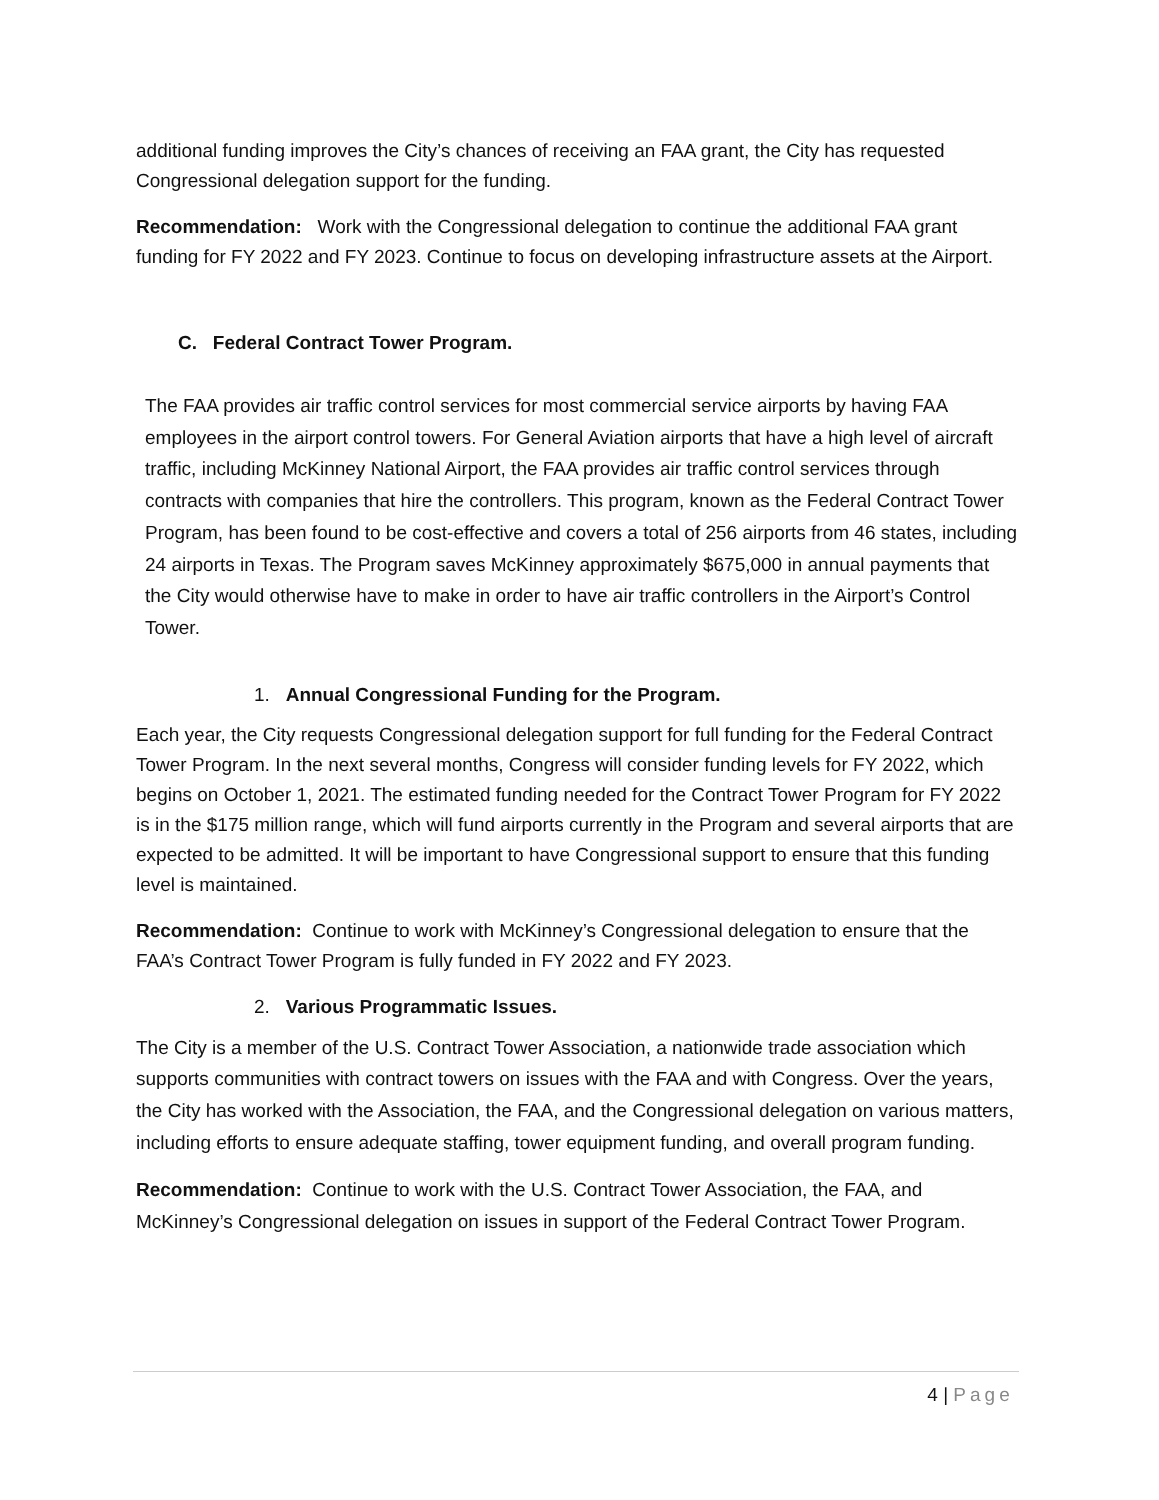additional funding improves the City’s chances of receiving an FAA grant, the City has requested Congressional delegation support for the funding.
Recommendation: Work with the Congressional delegation to continue the additional FAA grant funding for FY 2022 and FY 2023. Continue to focus on developing infrastructure assets at the Airport.
C. Federal Contract Tower Program.
The FAA provides air traffic control services for most commercial service airports by having FAA employees in the airport control towers. For General Aviation airports that have a high level of aircraft traffic, including McKinney National Airport, the FAA provides air traffic control services through contracts with companies that hire the controllers. This program, known as the Federal Contract Tower Program, has been found to be cost-effective and covers a total of 256 airports from 46 states, including 24 airports in Texas. The Program saves McKinney approximately $675,000 in annual payments that the City would otherwise have to make in order to have air traffic controllers in the Airport’s Control Tower.
1. Annual Congressional Funding for the Program.
Each year, the City requests Congressional delegation support for full funding for the Federal Contract Tower Program. In the next several months, Congress will consider funding levels for FY 2022, which begins on October 1, 2021. The estimated funding needed for the Contract Tower Program for FY 2022 is in the $175 million range, which will fund airports currently in the Program and several airports that are expected to be admitted. It will be important to have Congressional support to ensure that this funding level is maintained.
Recommendation: Continue to work with McKinney’s Congressional delegation to ensure that the FAA’s Contract Tower Program is fully funded in FY 2022 and FY 2023.
2. Various Programmatic Issues.
The City is a member of the U.S. Contract Tower Association, a nationwide trade association which supports communities with contract towers on issues with the FAA and with Congress. Over the years, the City has worked with the Association, the FAA, and the Congressional delegation on various matters, including efforts to ensure adequate staffing, tower equipment funding, and overall program funding.
Recommendation: Continue to work with the U.S. Contract Tower Association, the FAA, and McKinney’s Congressional delegation on issues in support of the Federal Contract Tower Program.
4 | Page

####

Return the records above verbatim, images excluded.

▶ _Written answer_
additional funding improves the City’s chances of receiving an FAA grant, the City has requested Congressional delegation support for the funding.
Recommendation: Work with the Congressional delegation to continue the additional FAA grant funding for FY 2022 and FY 2023. Continue to focus on developing infrastructure assets at the Airport.
C. Federal Contract Tower Program.
The FAA provides air traffic control services for most commercial service airports by having FAA employees in the airport control towers. For General Aviation airports that have a high level of aircraft traffic, including McKinney National Airport, the FAA provides air traffic control services through contracts with companies that hire the controllers. This program, known as the Federal Contract Tower Program, has been found to be cost-effective and covers a total of 256 airports from 46 states, including 24 airports in Texas. The Program saves McKinney approximately $675,000 in annual payments that the City would otherwise have to make in order to have air traffic controllers in the Airport’s Control Tower.
1. Annual Congressional Funding for the Program.
Each year, the City requests Congressional delegation support for full funding for the Federal Contract Tower Program. In the next several months, Congress will consider funding levels for FY 2022, which begins on October 1, 2021. The estimated funding needed for the Contract Tower Program for FY 2022 is in the $175 million range, which will fund airports currently in the Program and several airports that are expected to be admitted. It will be important to have Congressional support to ensure that this funding level is maintained.
Recommendation: Continue to work with McKinney’s Congressional delegation to ensure that the FAA’s Contract Tower Program is fully funded in FY 2022 and FY 2023.
2. Various Programmatic Issues.
The City is a member of the U.S. Contract Tower Association, a nationwide trade association which supports communities with contract towers on issues with the FAA and with Congress. Over the years, the City has worked with the Association, the FAA, and the Congressional delegation on various matters, including efforts to ensure adequate staffing, tower equipment funding, and overall program funding.
Recommendation: Continue to work with the U.S. Contract Tower Association, the FAA, and McKinney’s Congressional delegation on issues in support of the Federal Contract Tower Program.
4 | Page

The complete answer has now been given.